ФРАГМЕНТ ТЕКСТА:

Соколов еще не отдохнул, когда около 9 утра услы­шал невероятный шум старика и стук его деревянных домашних туфель.

— Иди скорей сюда! Полиция пришла, чтобы тебя арестовать. Принеси твой документ, если какой-нибудь имеется.

Соколов спустился с желтой карточкой Пфеннингера и увидел Бакунина в халате, в ночном колпаке — около него стоял хозяин дома — и двух полицейских в штат­ском. Старик кричал им: «Mio amico sicuro, io conosco di lungo tempo colonello russo [Это мой верный друг, я давно знаю русского полковника (итал.)]. Где твой паспорт? Ты знаешь, в чем дело? Они пришли, чтобы арестовать тебя, потому что приняли за некоего Филлипини, который прибыл в тот же вечер в Локарно и о кото­ром полиции было сообщено по телеграфу. Я уже пытал­ся их убедить, что ты не Филлипини, что я тебя знаю, но эти мерзавцы не хотят верить мне».

ИСХОДНЫЕ ДАННЫЕ:

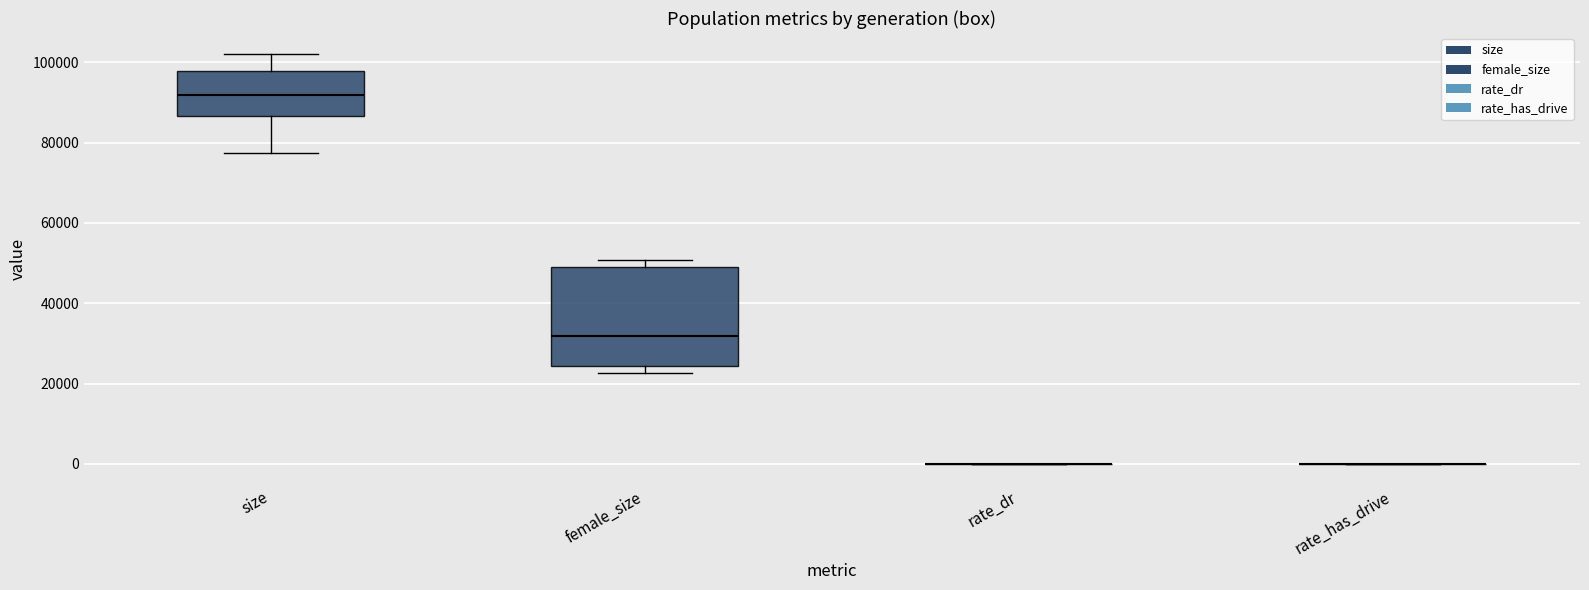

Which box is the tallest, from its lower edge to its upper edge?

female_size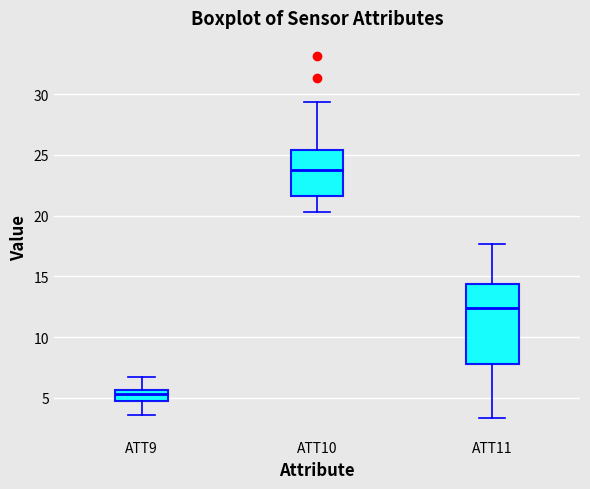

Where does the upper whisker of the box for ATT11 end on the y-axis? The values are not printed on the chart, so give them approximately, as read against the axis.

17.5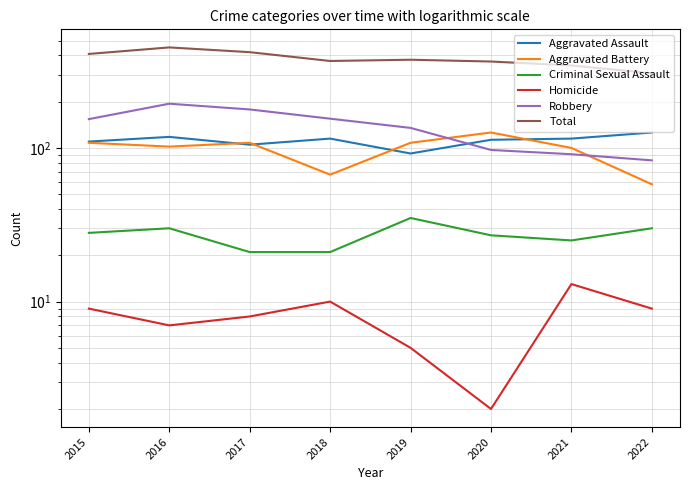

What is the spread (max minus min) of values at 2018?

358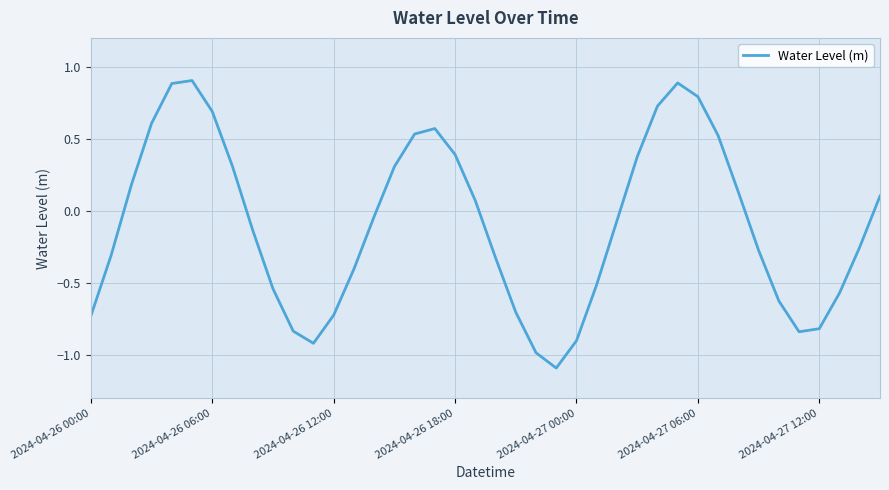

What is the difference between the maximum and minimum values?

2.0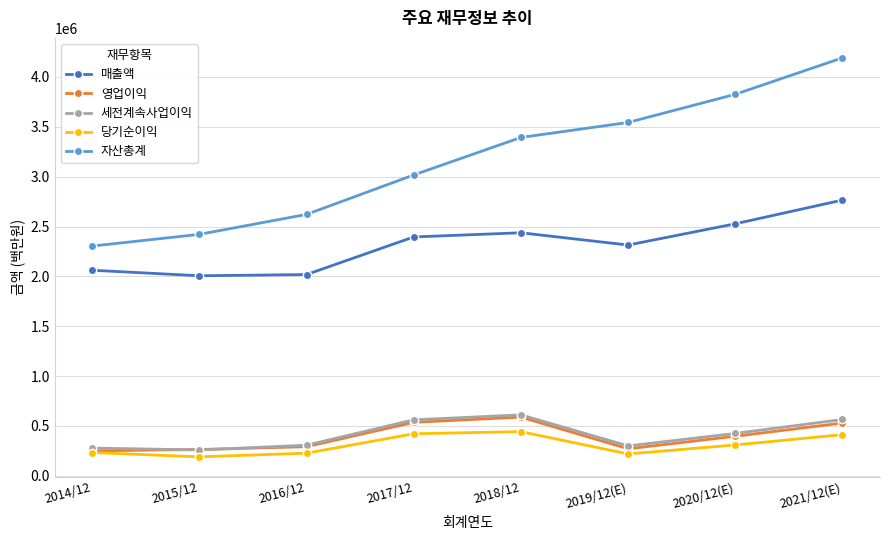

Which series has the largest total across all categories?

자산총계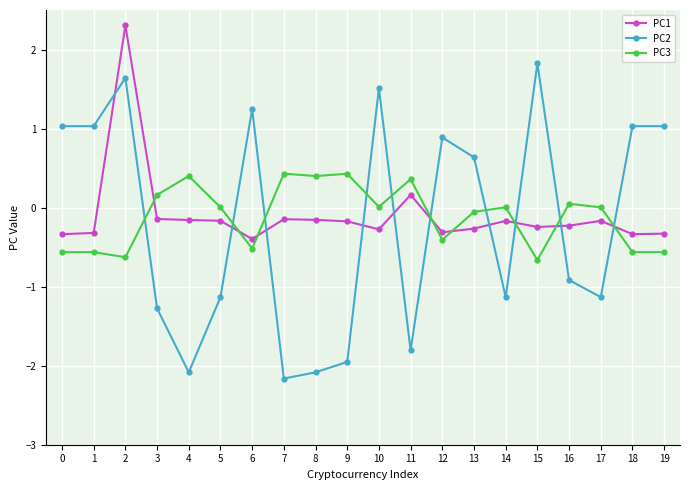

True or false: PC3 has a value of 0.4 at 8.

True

...

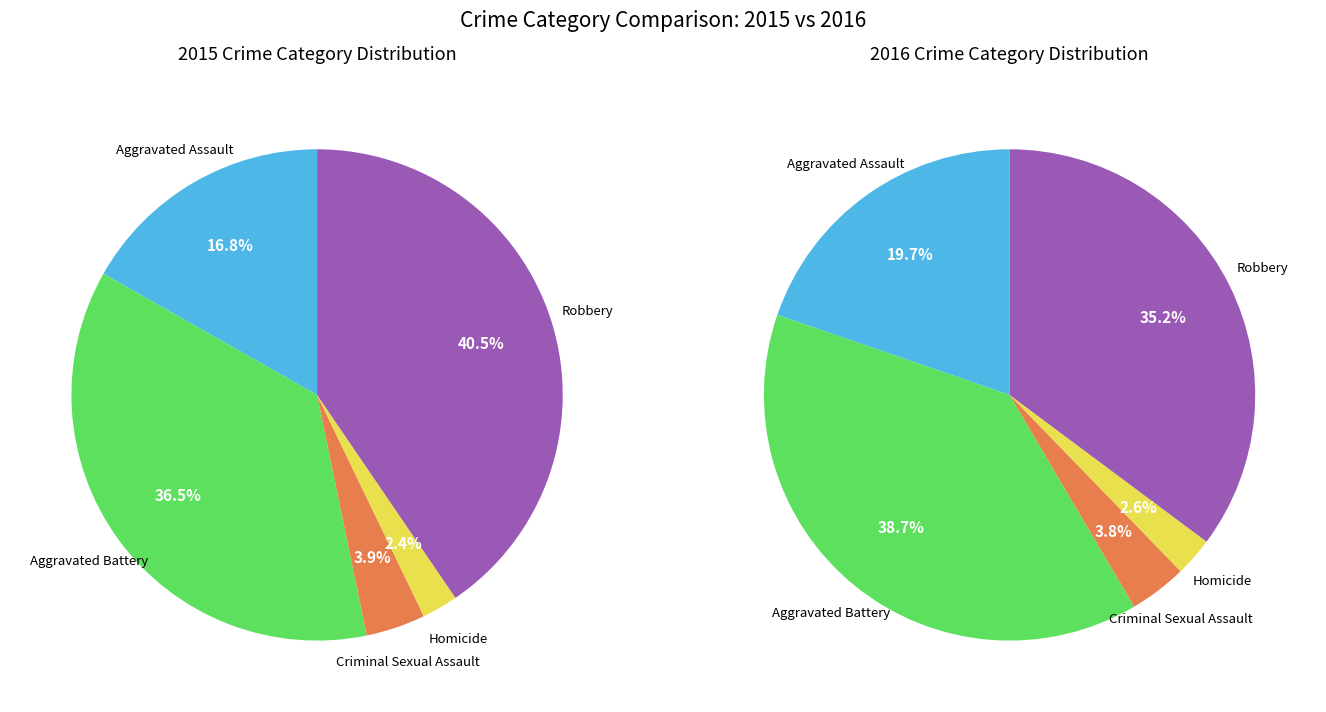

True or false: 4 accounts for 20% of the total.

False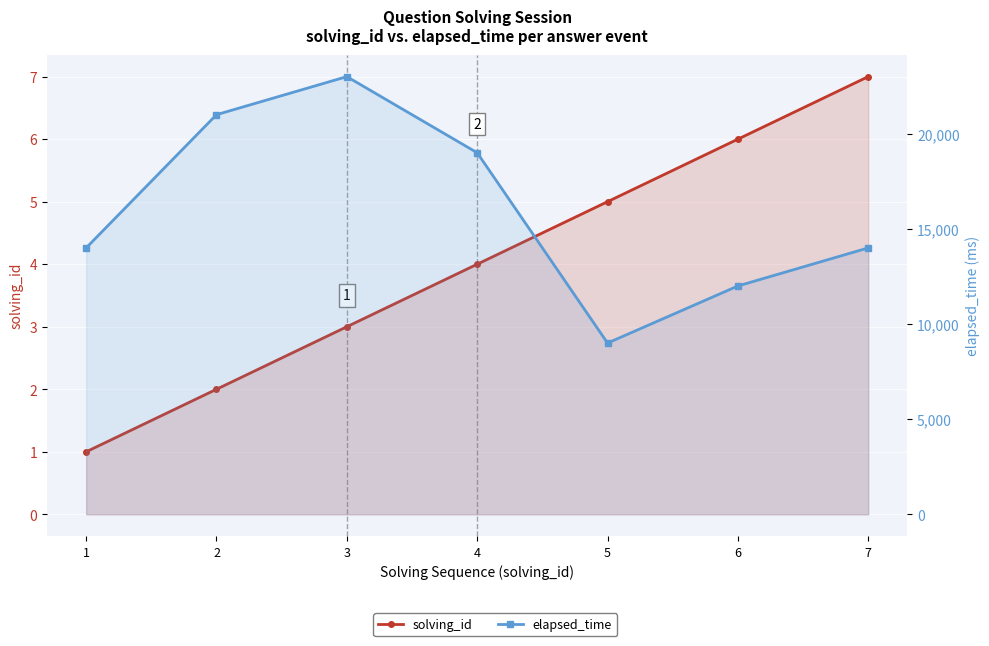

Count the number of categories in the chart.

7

---

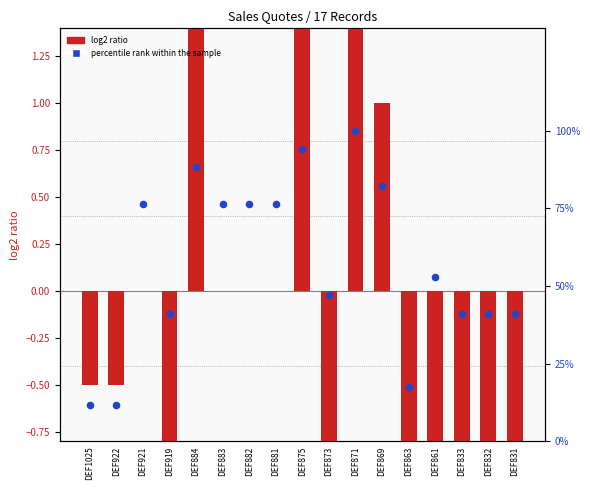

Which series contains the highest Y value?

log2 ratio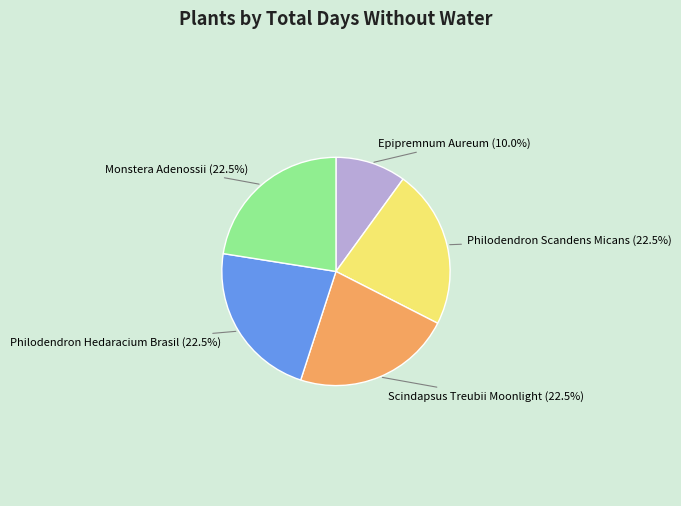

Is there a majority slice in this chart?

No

ИЗУЧИТЕ МАТЕРИАЛ:
A - Ответьте на вопросы по фрагменту текста:
(i) Около какого часа Соколов услышал шум старика?
(ii) С какой карточкой Соколов спустился вниз?
(iii) За кого полиция приняла Соколова?
B - Выведите отрывок фрагмента текста от слов «Соколов еще не» до слов «если какой-нибудь имеется.» без изменений.

РЕШЁННЫЕ ЗАДАНИЯ:
A -
(i) Около 9 утра.
(ii) С желтой карточкой Пфеннингера.
(iii) За некоего Филлипини.

B -
Соколов еще не отдохнул, когда около 9 утра услы­шал невероятный шум старика и стук его деревянных домашних туфель.

— Иди скорей сюда! Полиция пришла, чтобы тебя арестовать. Принеси твой документ, если какой-нибудь имеется.